The trial, the specific charges, the testimony and almost all other details involving the accusations against the 77-year-old cardinal are covered by a court-issued "super injunction," which forbids all media in Australia from reporting on it.
Pell is expected to appeal the conviction.
Sources said Pell pleaded not guilty to all charges but was found guilty Dec. 11 by a jury of 12 people, who delivered a unanimous verdict, as required by Victoria state statutes; the jury had deliberated for more than three days.
The trial took place before Judge Peter Kidd of the County Court of the State of Victoria; it was one of two trials Pell is reportedly facing on accusations of abuse that allegedly occurred in the 1970s and in the 1990s.

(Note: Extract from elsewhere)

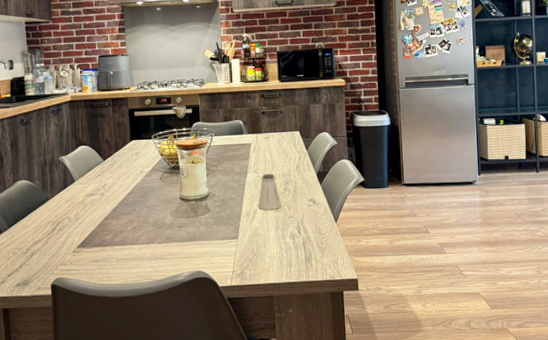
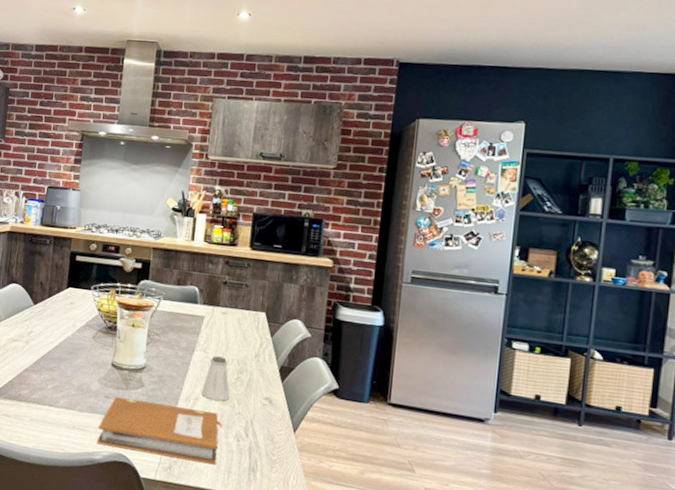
notebook: none [177,220,280,268] -> present [96,396,224,465]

Following a monthlong pretrial hearing in May, the court ordered Pell to stand trial on multiple charges of sexual abuse of minors, charges the cardinal consistently denied. The trial was split in two: one for the events in Melbourne in 1990s and one for the events in Ballarat in 1970s.
The first trial, for the Melbourne events, began in August, but resulted in a hung jury, sources said.
One of the alleged survivors has died since the events and the other gave evidence via video link to the court. Neither has been named.
Lawyers for Pell, led by Robert Richter, are understood to have indicated they will appeal, but that would take place after the cardinal is sentenced in February. The second trial, focusing on the alleged events in Ballarat, reportedly will begin in March.
Catholic News Service was told that Australian media organizations are petitioning the court to release details of the trial and verdict. The court had issued the gag order to "prevent a real and substantial risk of prejudice to the proper administration of justice."
Although some of the initial charges brought by prosecutors were dismissed, including what Pell's lawyer described as the most "vile," Magistrate Belinda Wallington announced May 1 that she believed there was enough evidence presented in connection with about half the original charges to warrant a full trial.
Pell was appointed head of the Vatican Secretariat for the Economy by Pope Francis in 2014 but took a leave of absence from his position in mid-2017 to face the charges. His lawyer told the court May 1 that he had already surrendered his passport.
Before leaving Rome, Pell had told reporters at a Vatican news conference, "I'm innocent of these charges. They are false. The whole idea of sexual abuse is abhorrent to me.
"These matters have been under investigation now for two years," Pell told the press. "There's been relentless character assassination, a relentless character assassination."
Following his time as archbishop of Melbourne, 1996-2001, Pell was named archbishop of Sydney in 2001. He was made a cardinal by St. John Paul II in 2003 and is, at present, the only Australian cardinal.
Pell has been an important and, at times, polarizing figure in Australia. Supporters say his opposition to abortion and gay marriage have made him many enemies, and they believe that while he was archbishop of Melbourne he was the first bishop in the country to proactively address the clergy sex abuse issue.